Nessie Demo
===========
This demo showcases how to use Nessie python API along with Spark3 from Iceberg

Initialize Pyspark + Nessie environment
----------------------------------------------

In [1]:
import os
import findspark
from pyspark.sql import *
from pyspark import SparkConf, SparkContext
from py4j.java_gateway import java_import
findspark.init()

spark = SparkSession.builder \
                    .config("spark.jars", "../../clients/iceberg/spark3/target/nessie-iceberg-spark3-0.1-SNAPSHOT.jar") \
                    .config("spark.sql.execution.pyarrow.enabled", "true") \
                    .config("spark.hadoop.fs.defaultFS", 'file://' + os.getcwd() + '/spark_warehouse') \
                    .config("spark.hadoop.nessie.url", "http://localhost:19120/api/v1") \
                    .config("spark.hadoop.nessie.ref", "main") \
                    .config("spark.sql.catalog.nessie", "com.dremio.nessie.iceberg.spark.NessieIcebergSparkCatalog") \
                    .getOrCreate()
sc = spark.sparkContext
jvm = sc._gateway.jvm

java_import(jvm, "com.dremio.nessie.iceberg.NessieCatalog")
java_import(jvm, "org.apache.iceberg.catalog.TableIdentifier")
java_import(jvm, "org.apache.iceberg.Schema")
java_import(jvm, "org.apache.iceberg.types.Types")

Items from a data source:
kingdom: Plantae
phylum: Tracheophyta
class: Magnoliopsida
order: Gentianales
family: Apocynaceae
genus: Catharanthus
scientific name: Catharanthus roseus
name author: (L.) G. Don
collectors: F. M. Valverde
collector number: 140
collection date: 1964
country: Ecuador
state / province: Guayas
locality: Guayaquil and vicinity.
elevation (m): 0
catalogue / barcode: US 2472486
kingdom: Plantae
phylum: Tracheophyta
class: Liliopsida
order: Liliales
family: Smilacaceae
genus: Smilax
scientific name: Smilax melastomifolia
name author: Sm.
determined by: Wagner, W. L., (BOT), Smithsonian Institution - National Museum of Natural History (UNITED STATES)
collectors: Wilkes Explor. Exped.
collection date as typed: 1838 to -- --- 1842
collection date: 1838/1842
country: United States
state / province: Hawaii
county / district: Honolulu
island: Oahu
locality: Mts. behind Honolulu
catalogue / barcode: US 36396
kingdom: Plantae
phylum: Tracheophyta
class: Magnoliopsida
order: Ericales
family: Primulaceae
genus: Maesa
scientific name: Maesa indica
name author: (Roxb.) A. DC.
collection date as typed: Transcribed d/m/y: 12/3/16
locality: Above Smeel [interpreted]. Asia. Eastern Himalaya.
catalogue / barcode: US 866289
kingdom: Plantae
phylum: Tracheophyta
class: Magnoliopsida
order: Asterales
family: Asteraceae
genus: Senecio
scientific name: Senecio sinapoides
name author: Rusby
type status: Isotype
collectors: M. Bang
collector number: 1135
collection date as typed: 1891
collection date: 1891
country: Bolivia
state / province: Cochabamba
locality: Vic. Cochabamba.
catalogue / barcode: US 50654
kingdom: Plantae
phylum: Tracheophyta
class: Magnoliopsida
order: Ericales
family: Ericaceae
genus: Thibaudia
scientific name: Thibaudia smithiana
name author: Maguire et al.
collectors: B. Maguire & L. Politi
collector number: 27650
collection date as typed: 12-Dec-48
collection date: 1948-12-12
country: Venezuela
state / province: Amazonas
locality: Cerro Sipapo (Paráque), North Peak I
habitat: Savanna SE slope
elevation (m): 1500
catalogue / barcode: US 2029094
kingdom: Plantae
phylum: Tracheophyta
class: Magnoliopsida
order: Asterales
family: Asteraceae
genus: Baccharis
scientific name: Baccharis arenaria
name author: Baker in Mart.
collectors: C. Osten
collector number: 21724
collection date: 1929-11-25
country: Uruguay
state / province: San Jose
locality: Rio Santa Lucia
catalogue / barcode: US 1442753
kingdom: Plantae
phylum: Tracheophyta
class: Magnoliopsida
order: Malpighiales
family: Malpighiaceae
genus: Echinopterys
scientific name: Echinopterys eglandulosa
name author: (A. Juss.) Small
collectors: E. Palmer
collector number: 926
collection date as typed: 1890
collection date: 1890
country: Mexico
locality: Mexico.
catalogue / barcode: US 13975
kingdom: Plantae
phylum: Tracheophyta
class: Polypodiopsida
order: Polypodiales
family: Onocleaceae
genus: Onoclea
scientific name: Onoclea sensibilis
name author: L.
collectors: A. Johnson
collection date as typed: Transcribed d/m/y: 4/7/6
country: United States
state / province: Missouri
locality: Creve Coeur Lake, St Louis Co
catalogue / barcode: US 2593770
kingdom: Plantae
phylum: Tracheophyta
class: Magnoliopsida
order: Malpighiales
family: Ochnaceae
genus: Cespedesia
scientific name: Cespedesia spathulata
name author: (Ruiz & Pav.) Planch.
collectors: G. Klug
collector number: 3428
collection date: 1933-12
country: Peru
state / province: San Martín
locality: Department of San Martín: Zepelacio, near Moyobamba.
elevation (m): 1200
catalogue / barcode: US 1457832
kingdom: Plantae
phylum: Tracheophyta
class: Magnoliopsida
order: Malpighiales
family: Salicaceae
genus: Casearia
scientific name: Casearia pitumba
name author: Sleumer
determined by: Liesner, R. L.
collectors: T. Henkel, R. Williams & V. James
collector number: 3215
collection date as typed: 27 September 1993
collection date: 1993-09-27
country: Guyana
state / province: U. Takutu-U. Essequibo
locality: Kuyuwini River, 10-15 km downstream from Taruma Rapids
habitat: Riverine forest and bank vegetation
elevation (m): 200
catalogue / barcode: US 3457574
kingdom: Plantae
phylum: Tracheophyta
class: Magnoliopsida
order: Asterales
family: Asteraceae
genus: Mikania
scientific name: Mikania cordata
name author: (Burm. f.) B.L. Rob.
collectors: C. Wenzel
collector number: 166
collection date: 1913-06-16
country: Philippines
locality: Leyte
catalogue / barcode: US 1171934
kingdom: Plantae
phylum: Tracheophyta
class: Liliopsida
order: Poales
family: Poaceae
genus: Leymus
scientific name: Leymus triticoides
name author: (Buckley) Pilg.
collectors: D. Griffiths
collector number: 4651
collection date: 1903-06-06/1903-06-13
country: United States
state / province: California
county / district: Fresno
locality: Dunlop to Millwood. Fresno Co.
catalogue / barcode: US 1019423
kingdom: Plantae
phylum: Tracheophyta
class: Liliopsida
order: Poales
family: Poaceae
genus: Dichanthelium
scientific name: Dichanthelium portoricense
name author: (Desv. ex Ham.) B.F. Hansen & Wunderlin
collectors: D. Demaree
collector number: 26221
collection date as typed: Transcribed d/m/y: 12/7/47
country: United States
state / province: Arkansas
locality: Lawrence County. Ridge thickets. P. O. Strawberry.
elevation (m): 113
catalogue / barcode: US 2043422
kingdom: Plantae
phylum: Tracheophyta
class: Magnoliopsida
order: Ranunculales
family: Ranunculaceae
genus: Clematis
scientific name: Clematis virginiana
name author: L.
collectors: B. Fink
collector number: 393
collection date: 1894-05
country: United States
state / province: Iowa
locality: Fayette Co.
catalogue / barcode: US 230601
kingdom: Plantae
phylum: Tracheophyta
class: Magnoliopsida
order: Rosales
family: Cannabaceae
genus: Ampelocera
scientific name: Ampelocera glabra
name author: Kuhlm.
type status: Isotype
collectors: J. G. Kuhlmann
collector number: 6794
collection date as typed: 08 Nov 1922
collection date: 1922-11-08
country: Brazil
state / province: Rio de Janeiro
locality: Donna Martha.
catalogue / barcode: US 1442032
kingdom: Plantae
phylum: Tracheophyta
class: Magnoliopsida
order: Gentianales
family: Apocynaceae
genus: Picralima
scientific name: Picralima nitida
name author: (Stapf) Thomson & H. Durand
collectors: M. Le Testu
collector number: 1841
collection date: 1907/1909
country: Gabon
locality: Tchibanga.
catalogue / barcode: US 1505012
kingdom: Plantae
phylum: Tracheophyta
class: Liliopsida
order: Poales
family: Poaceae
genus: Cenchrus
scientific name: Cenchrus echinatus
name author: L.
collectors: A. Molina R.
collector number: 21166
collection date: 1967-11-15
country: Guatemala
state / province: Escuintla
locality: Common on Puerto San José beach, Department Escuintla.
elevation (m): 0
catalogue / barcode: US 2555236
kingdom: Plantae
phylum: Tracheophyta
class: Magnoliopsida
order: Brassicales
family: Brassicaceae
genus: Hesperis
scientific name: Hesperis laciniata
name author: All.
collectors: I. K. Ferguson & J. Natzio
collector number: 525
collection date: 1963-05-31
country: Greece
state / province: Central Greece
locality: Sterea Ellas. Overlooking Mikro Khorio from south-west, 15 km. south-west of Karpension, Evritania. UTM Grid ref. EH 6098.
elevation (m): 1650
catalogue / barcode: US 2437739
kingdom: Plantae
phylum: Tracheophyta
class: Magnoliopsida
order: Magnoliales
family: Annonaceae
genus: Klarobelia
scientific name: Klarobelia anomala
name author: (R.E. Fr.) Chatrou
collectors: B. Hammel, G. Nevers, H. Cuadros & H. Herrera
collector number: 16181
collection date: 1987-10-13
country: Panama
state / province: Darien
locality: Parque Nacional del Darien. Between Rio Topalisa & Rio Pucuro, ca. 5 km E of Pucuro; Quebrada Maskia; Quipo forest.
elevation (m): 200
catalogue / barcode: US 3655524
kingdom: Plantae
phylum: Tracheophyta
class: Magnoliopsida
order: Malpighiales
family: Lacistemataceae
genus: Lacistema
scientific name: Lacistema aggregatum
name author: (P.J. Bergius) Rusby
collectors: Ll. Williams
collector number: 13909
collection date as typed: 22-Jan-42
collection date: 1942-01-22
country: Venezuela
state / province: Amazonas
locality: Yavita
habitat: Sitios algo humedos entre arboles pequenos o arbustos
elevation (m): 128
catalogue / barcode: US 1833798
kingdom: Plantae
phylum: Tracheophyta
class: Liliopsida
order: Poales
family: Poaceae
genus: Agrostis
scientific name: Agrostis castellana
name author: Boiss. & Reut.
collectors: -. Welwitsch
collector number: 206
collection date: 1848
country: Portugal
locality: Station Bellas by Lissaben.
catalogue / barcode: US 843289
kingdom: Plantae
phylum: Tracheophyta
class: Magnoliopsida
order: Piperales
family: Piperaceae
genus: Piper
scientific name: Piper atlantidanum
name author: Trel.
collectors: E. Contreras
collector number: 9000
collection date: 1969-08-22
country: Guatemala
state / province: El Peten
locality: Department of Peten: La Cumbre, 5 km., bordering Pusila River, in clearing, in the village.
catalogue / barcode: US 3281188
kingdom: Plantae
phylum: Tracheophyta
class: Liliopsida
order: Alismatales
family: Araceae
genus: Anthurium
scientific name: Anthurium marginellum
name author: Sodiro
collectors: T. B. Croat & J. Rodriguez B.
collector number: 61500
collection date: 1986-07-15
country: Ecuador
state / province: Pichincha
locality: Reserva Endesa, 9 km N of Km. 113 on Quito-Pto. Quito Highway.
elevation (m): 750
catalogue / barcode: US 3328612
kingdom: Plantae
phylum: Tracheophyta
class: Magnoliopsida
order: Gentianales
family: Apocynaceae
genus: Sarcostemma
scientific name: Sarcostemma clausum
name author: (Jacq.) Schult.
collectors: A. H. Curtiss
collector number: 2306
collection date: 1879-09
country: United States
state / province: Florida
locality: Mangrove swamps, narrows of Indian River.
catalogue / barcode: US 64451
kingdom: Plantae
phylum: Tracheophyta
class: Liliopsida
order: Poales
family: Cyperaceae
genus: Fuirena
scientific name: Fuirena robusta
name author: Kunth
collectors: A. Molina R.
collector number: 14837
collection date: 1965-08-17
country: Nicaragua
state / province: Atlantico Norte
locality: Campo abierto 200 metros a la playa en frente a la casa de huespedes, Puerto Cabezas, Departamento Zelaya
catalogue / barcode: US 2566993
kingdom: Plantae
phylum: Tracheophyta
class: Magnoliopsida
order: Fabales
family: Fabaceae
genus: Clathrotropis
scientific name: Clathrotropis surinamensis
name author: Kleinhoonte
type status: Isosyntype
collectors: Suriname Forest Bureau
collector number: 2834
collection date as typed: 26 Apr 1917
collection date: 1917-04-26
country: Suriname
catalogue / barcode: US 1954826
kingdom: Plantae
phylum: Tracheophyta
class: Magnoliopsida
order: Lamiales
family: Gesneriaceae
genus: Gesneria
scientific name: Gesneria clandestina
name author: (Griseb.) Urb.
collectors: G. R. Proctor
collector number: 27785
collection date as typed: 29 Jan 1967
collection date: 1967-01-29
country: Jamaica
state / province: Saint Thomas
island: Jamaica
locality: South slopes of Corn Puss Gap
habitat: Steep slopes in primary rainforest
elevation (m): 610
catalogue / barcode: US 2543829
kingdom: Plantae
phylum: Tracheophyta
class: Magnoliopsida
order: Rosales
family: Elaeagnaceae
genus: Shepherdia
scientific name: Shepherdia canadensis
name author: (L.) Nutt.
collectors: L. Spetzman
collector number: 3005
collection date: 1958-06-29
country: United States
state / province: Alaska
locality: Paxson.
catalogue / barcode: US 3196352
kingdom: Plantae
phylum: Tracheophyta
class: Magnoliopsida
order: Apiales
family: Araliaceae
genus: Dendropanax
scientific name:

REQUIRED TASK 1: In the Nessie demo, what URL is assigned to spark.hadoop.nessie.url?
REQUIRED TASK 2: Rewrite the records from their first line through the line containing "genus: Smilax", changing "catalogue / barcode" to "catalog / barcode" and keeping everything else the same.

TASK RESULT 1: http://localhost:19120/api/v1

TASK RESULT 2:
kingdom: Plantae
phylum: Tracheophyta
class: Magnoliopsida
order: Gentianales
family: Apocynaceae
genus: Catharanthus
scientific name: Catharanthus roseus
name author: (L.) G. Don
collectors: F. M. Valverde
collector number: 140
collection date: 1964
country: Ecuador
state / province: Guayas
locality: Guayaquil and vicinity.
elevation (m): 0
catalog / barcode: US 2472486
kingdom: Plantae
phylum: Tracheophyta
class: Liliopsida
order: Liliales
family: Smilacaceae
genus: Smilax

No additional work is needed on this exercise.